### Passage

┌────────

I’m Stupid, And I Have Finally Come To Terms With It.
I’m bad at math, I’m not a doctor, and I don’t know things.

Smart people. Those are the people who have lucrative careers, right? Doctors, probably. Or ones who sort out the Rubix cube by the time you get out of the bathroom. Smart people are quick to remember and quick to come up with plans. I have embraced my stupidity. And it was a hard one. I guess I always feared someone would call me stupid and really mean it. My boyfriend in college used to give me mini-quizzes about unimportant trivia that stumped me half the time. Because I attended a private college, and he went to a public university, I think he had a chip on his shoulder. He told me he had been accepted to Stanford, UCLA-Irvine, and Harvard, but he couldn’t afford to go to any of them. I took his quizzes as a way to act out his contempt that I could study at a prestigious private school although he thought he was smarter than me.
We dated long-distance while I studied abroad in South Africa during my junior year in college. One night, I called to tell him I had gotten the top score, along with another student, in a class of 230 students in my psychology exam. He said, “Why are you surprised? I always thought you were smart.”
I was confused and proud. He thought I was smart? But he was always telling me I didn’t know anything. Looking back on it, I can see it’s problematic that I needed someone to declare me smart for me to believe it. And also, why does scoring on a test mean you’re smart?

└────────

### Collected data
┌────────

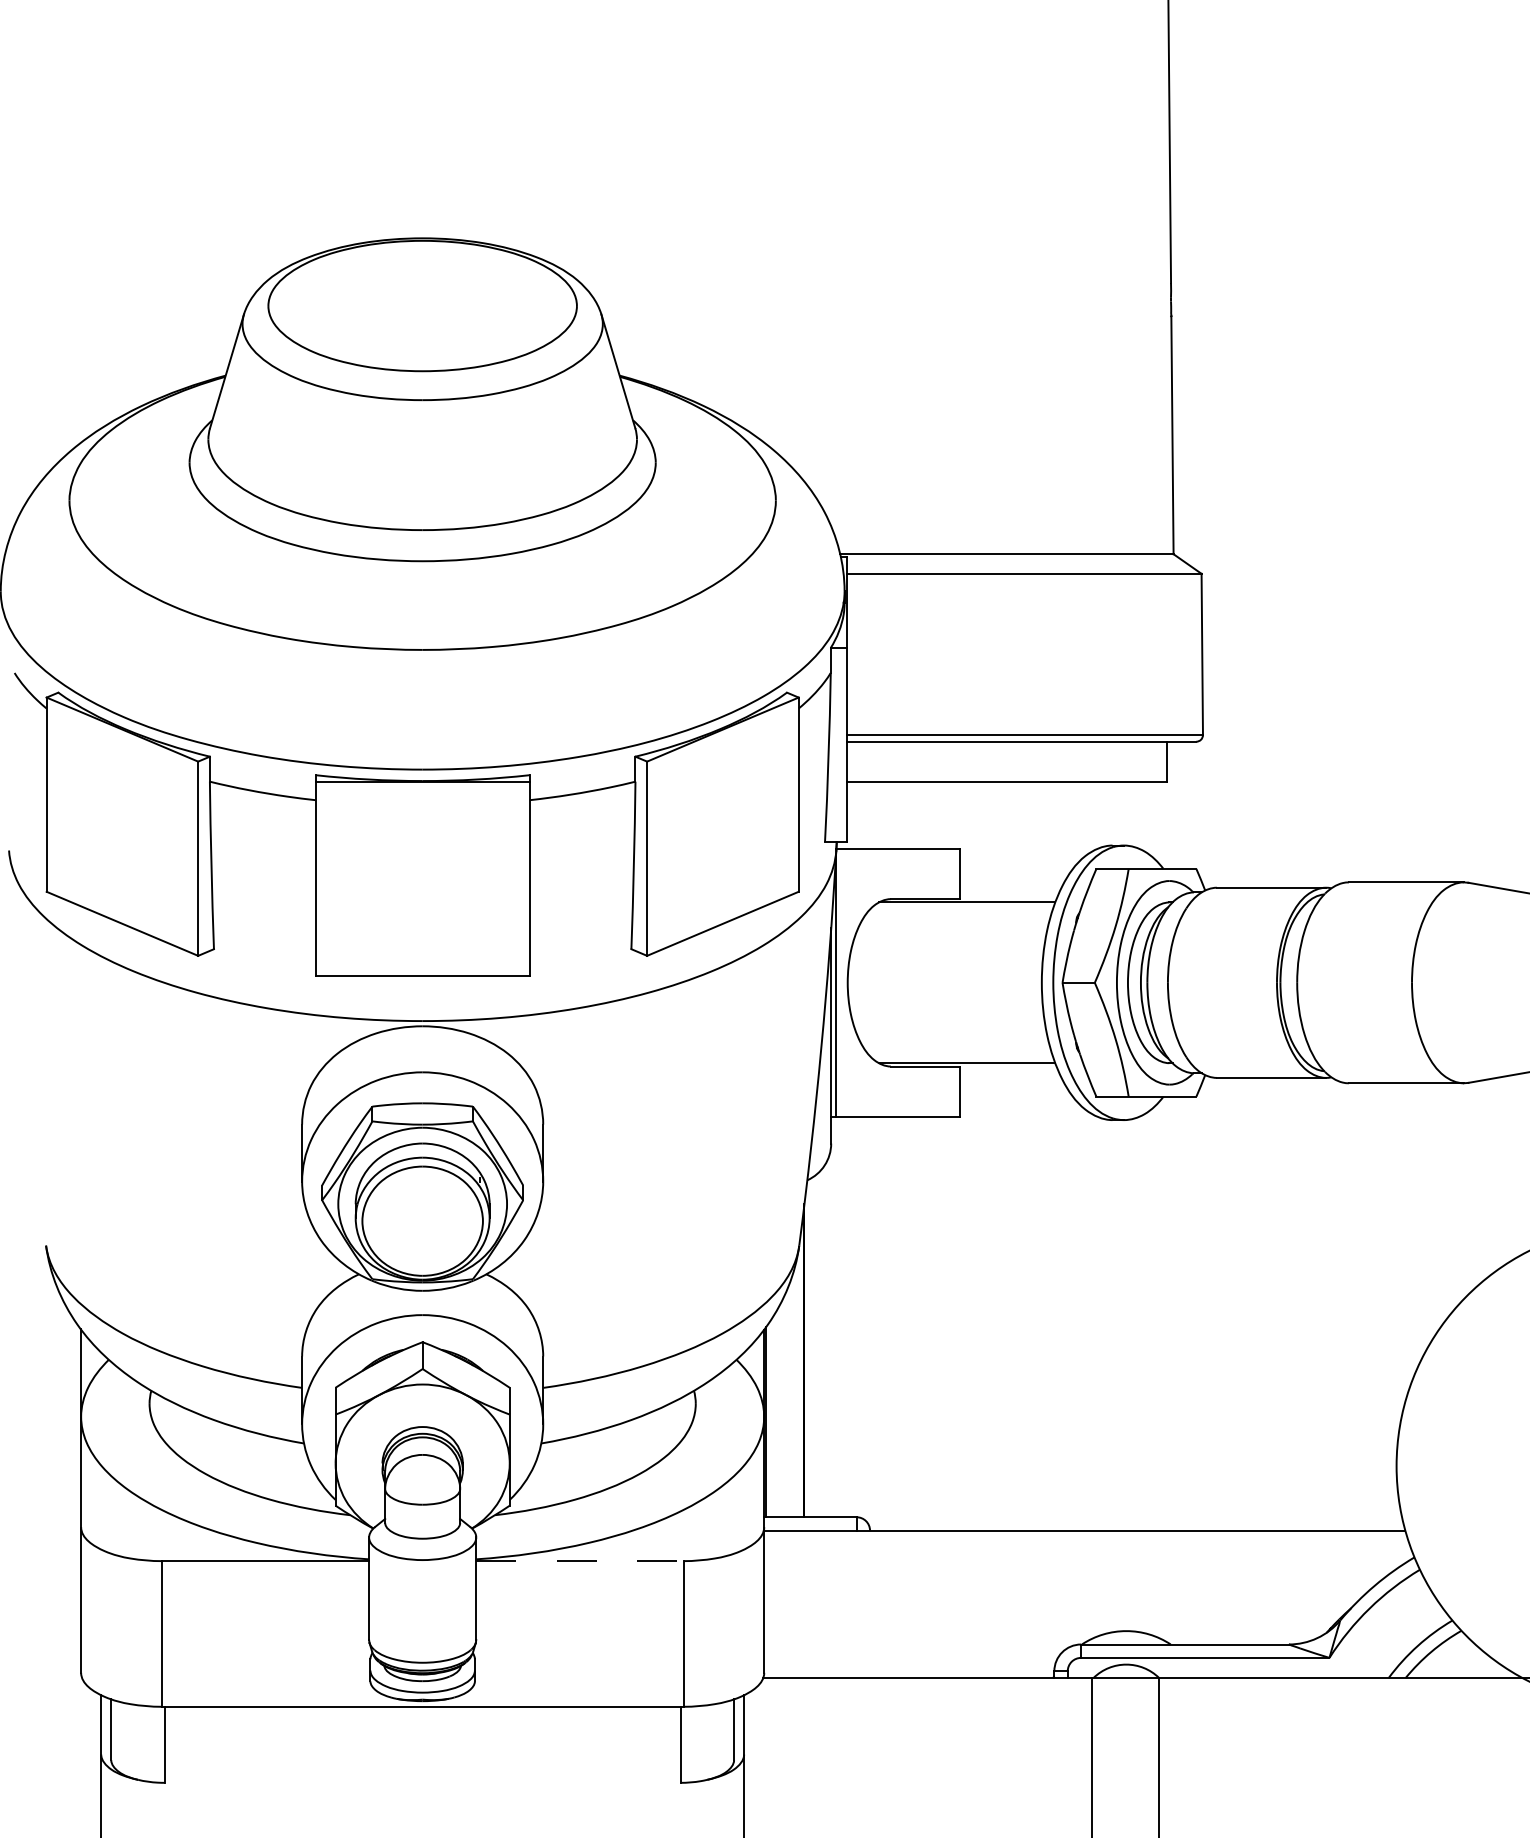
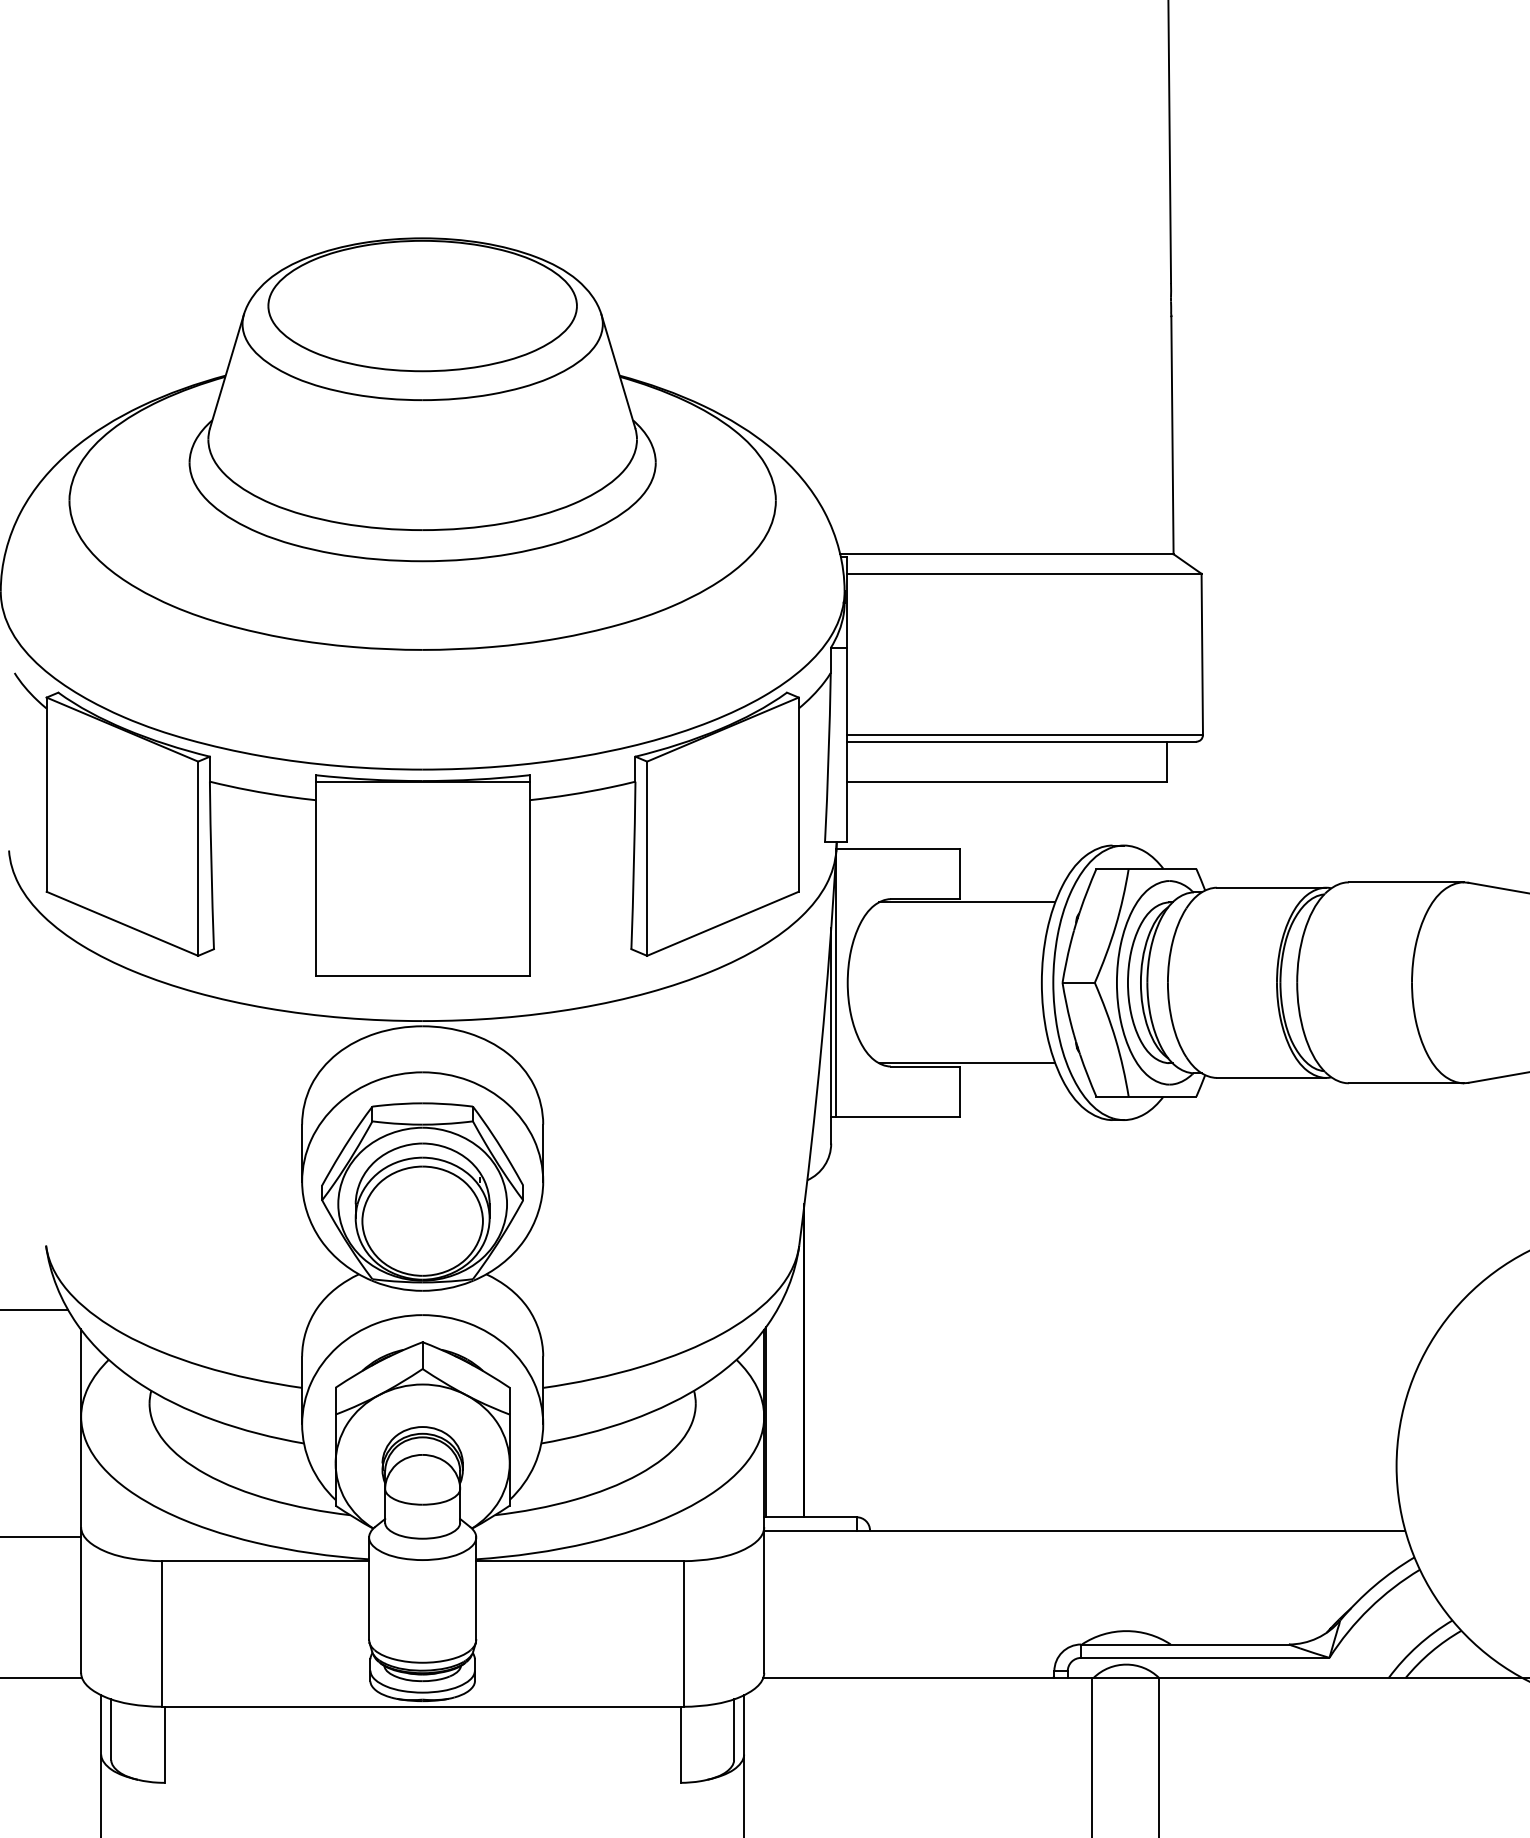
line at (34, 1309): none -> present
line at (41, 1537): none -> present
line at (580, 1561): dashed -> solid
line at (42, 1677): none -> present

└────────

### Things to do
1 – In the essay on coming to terms with being stupid, which universities did the boyfriend say had accepted him?
2 – How might the essay on coming to terms with being stupid go on after its final question? Write the next part.
The lines have nothing to do with the essay.

### Outputs for the tasks
1 – Stanford, UCLA-Irvine, and Harvard

2 –
High scores on standardized tests are smart
I always hated quizzes, tests, and having to “come up with the answer” on the spot. I learned something early on. The world believes that smart people have “the answer” right away. It’s like people who store countless facts, who make your team win at trivia night. They are deemed smart.
So, let me tell you why I’m stupid by explaining the classic smart person. It seems to me, the quintessential smart person has a good memory. You can tell them something, and they repeat it word for word. Even after a looong time has passed.
That’s why they get good test scores. I’ve seen these smartypants. They preach about the unimportance of test scores, and then throw in, “I mean, I got a 340 on the GRE, but that was without even trying” in the same scruffy breath. Who remembers how much we pained ourselves trying to get high scores on the SATs to get into a good college? I sweated reading over the “average SAT score” of students at my colleges of choice. Ugh.
I did very poorly on the SATs. My mom showed me an article in the newspaper that explained that minorities (as they called us back then) and girls do badly on standardized tests. I took it as an in. I thought, I’m a girl, I’m black, that explains everything! I didn’t feel as bad anymore. But, I didn’t feel smart, either.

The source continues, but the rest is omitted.